Thanks, lots to trawl through. If i'm looking for a machine that is around the £200-£300 range, would you say the *Grinders | Machines | Accessories* section is the best place to start?

A friend at work was impressing on me the Gaggia Classic, but I read that the new model isn't as up to scratch as previous ones.


----------



## Drewster (Dec 1, 2013)

Loads of good info in all sections...

Get a decent overview and then drill down into some of the machine specific sections.

Gaggia Classic (and the Rancilo Silva) generally reckoned to be "a decent starting place" - for a "real" machine....

but you do (always) need a decent grinder

Some argue that the grinder is more important than the machine......

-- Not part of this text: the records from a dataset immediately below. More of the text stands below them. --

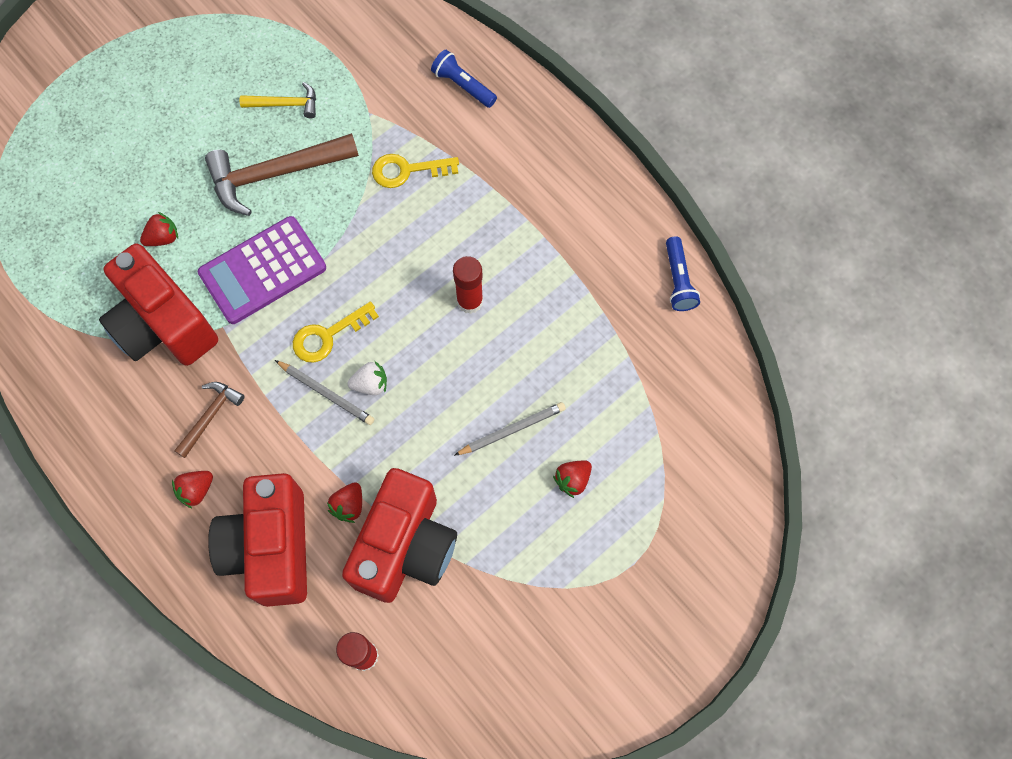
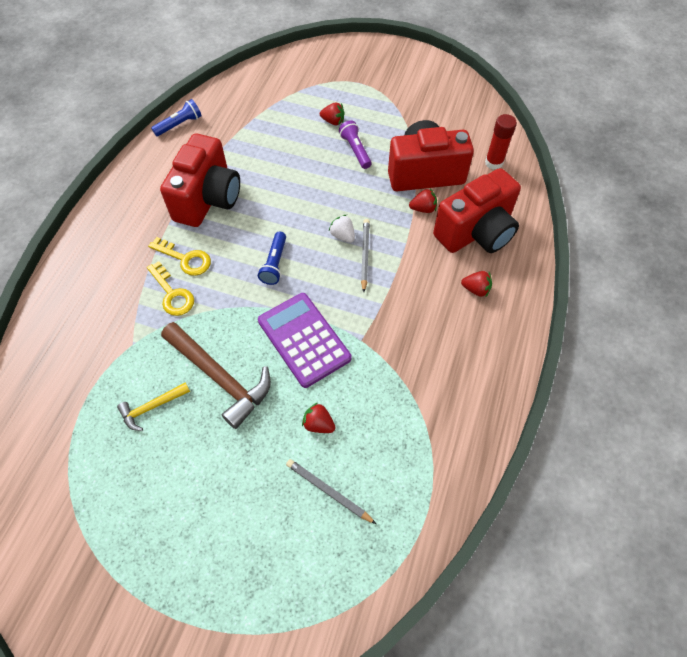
camera: 120 degrees left, 10 degrees down
red camera [99,243,218,366] -> red camera moved to [160,133,240,227]
brown hammer [174,382,245,458] -> none
purple calculator [198,216,326,324] -> purple calculator turned 150 degrees counterclockwise [258,293,351,388]
yellow hammer [240,82,316,118] -> yellow hammer turned 90 degrees counterclockwise [117,382,190,431]
yellow key [293,302,379,363] -> yellow key moved to [148,237,211,276]
blue flashlight [431,50,497,108] -> blue flashlight moved to [258,231,286,285]
red glue stick [453,256,483,314] -> none
grey pencil [454,402,566,456] -> grey pencil moved to [286,459,376,524]
none -> purple flashlight [339,120,371,169]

ie A decent grinder and a basic machine will make decent coffee

a dross grinder with a top of the range earth shattering machine........................ probably won't


----------



## jlarkin (Apr 26, 2015)

Hi Ket, welcome to the forum. I'm just down the road a way from Reading.

It might be worth a look at the Sage Duo Temp Pro, I haven't used one but have the Sage Dual Boiler which I rate highly. The Duo Temp Pro is a little over £300 but you can occasionally find offers and you can probably find some info here in the fortune.

A gaggia classic, with PID - or adding the PID yourself if you're so inclined is also a good starter machine.


----------



## bonneech (Nov 16, 2016)

Hi Ket,

Welcome to the forum. I have also heard the rancillo Silvia is a great starter machine. Good luck!


----------



## iGenie (Nov 16, 2016)

Hello and welcome


----------



## stereoket (Nov 4, 2016)

Hi jlarkin!

Thanks for the info. The Sage machine at work, is pretty nice, but misused by a lot of ppl, so its not something I can maintain, but I use it every day. As it comes with a grinder, I just use that. At home I have a Baratza Virtuoso. So I may take a look at the Duo Temp Pro, was quite happy with the Sage results.

I usually either get coffee from Tamp Culture or Workhouse - usually i make V60/Aeropress/Pot's at home. Just reminded me, I must get tickets for London Coffee Festival early birds (I keep forgetting!)

Cheers.


----------



## stereoket (Nov 4, 2016)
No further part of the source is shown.